In 2015, after nearly three decades of military service, Todd Williams officially retired from the Army and began his new position with the Carolina Physician Assistant Program.

Todd Williams’s 28-year military career took him to countries and combat zones around the world: Korea, Haiti, sub-Saharan Africa, Afghanistan and Iraq. Although the retired Green Beret medic, also known as an 18-Delta, doesn’t share many details about his experiences overseas, he does open up about an invaluable gift given to him by his sister-in-law before deployments to Afghanistan and Iraq in the years after September 11, 2001: a globe.

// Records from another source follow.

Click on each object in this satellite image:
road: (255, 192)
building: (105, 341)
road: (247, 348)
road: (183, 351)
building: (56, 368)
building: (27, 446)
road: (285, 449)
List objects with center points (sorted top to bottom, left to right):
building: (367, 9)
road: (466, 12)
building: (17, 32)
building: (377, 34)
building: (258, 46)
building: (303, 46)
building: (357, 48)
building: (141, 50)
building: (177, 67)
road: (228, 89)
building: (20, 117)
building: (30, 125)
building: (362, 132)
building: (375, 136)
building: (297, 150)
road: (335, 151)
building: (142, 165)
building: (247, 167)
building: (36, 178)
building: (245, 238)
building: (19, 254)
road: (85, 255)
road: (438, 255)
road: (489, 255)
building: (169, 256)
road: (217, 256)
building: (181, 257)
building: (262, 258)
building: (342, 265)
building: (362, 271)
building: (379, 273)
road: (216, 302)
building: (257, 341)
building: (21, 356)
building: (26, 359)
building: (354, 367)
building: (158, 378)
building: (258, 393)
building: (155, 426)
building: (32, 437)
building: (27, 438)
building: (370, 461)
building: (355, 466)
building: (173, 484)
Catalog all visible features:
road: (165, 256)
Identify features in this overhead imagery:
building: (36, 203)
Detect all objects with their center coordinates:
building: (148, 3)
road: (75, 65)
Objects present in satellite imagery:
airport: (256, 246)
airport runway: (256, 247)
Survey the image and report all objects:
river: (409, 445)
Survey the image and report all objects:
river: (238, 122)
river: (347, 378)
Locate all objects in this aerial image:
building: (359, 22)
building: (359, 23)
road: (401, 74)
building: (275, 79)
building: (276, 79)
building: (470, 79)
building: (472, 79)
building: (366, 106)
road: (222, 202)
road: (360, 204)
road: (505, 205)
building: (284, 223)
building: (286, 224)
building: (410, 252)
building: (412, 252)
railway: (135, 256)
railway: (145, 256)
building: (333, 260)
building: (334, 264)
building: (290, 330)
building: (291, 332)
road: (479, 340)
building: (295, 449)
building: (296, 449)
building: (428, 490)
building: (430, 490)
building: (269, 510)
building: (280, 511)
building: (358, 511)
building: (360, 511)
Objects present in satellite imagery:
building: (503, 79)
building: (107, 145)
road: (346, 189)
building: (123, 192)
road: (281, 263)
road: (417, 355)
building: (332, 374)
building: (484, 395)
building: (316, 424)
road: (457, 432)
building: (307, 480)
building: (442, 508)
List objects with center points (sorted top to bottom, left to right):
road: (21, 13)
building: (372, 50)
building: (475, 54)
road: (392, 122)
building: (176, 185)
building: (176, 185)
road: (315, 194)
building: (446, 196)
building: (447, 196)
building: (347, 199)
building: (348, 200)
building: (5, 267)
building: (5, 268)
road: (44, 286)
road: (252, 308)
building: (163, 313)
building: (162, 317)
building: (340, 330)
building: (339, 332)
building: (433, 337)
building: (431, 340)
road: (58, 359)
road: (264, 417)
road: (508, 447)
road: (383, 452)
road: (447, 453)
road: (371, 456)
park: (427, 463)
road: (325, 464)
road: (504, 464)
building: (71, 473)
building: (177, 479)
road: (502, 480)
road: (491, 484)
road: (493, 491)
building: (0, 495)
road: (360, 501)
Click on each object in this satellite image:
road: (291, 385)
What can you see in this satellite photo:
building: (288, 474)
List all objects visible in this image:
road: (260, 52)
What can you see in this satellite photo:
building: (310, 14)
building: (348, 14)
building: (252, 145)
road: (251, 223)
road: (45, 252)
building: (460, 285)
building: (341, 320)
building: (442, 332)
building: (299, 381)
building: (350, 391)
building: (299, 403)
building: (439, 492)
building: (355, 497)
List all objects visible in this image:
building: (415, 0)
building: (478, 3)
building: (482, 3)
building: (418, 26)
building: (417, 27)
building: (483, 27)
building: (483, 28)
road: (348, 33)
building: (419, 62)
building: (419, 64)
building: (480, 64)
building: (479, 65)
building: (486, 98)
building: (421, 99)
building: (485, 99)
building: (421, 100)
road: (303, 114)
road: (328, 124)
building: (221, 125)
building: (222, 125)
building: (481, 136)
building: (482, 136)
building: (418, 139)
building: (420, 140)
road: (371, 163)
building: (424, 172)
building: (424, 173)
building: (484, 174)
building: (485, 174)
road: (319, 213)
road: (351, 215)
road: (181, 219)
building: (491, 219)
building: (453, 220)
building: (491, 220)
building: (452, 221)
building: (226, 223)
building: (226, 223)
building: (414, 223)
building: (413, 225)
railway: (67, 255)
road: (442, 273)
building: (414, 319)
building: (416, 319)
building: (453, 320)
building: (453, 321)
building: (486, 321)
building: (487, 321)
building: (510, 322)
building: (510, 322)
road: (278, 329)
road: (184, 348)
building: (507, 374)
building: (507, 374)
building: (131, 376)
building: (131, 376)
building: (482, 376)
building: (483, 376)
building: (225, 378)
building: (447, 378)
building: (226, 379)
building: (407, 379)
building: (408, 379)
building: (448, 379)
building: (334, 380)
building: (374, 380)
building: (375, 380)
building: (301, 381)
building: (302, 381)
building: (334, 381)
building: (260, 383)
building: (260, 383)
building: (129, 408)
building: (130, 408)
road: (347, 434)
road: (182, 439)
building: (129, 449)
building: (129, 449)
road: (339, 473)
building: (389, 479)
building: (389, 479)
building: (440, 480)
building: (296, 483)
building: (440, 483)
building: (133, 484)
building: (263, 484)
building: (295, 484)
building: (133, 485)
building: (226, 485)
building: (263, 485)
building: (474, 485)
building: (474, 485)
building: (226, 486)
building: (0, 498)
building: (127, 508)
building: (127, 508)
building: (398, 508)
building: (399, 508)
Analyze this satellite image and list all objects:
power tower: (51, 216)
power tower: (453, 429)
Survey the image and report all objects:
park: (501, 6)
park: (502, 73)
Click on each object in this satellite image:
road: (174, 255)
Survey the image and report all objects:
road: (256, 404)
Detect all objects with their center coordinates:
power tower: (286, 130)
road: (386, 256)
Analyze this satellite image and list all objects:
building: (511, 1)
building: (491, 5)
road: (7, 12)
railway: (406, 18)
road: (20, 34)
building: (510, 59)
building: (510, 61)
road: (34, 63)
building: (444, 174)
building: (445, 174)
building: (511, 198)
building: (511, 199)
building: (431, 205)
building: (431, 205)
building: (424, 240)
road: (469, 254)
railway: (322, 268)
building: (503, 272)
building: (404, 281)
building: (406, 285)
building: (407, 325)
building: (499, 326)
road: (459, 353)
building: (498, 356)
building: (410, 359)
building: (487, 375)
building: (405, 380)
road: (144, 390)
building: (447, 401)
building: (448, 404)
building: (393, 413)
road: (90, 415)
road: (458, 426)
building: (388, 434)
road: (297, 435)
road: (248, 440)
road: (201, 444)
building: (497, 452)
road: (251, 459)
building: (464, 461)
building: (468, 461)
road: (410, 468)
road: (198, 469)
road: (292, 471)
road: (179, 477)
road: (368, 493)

More than a decade ago, Williams and his wife, Michelle, placed the globe in the study of their home in Cameron, North Carolina, a 30-minute drive from Fort Bragg, where he was stationed. Today, it sits in the family’s study at their home in Holly Springs, outside Raleigh.

“It was a huge help when talking to my daughters about my deployments,” recalled Williams, the clinical coordinator for the recently launched UNC Physician Assistant (PA) Program, which is operated through the Department of Allied Health Sciences at the UNC School of Medicine. “When I was preparing to go to Afghanistan or Iraq, I would bring them into the study and point to where on the map I was going, tell them how long I’d be gone, and explain that I’d be working as a medic, trying to help people. It was a way for us to feel closer during those times.”

An Ideal Fit

In the fall of 2015, after nearly three decades of military service, Williams officially retired from the Army and began his new position with the PA Program. The decision to seek a second career – after the Army had been his professional home for so long – was carefully considered.

“To be in Special Forces, your team has to be able to rely on each other,” Williams explained. “On your bad days, you need to know that you’ll be picked up by your teammates. On their bad days, you need to be there to pick them up. For me, after 16 years in Special Forces, I’d reached a point where I no longer felt I could be as effective a teammate as I needed to be. My daughters were 12 and 8 years old, and it was increasingly difficult to be away from them.”

For the PA Program, the timing of Williams’s retirement couldn’t have been better. Upon learning about his military and professional experiences and interviewing him for the position, UNC professor of medicine and PA Program director Paul Chelminski, MD, and his colleagues on the program hiring committee knew they had found the ideal fit to be clinical coordinator.

“We weren’t specifically looking for a candidate with military experience for this position,” said Chelminski. “But as soon as we saw Todd’s credentials, we understood what he could contribute to this program and our students. Todd is an 18-Delta and a physician assistant with a wealth of medical experience, and he has taken the type of nontraditional educational path that so many of our students follow.”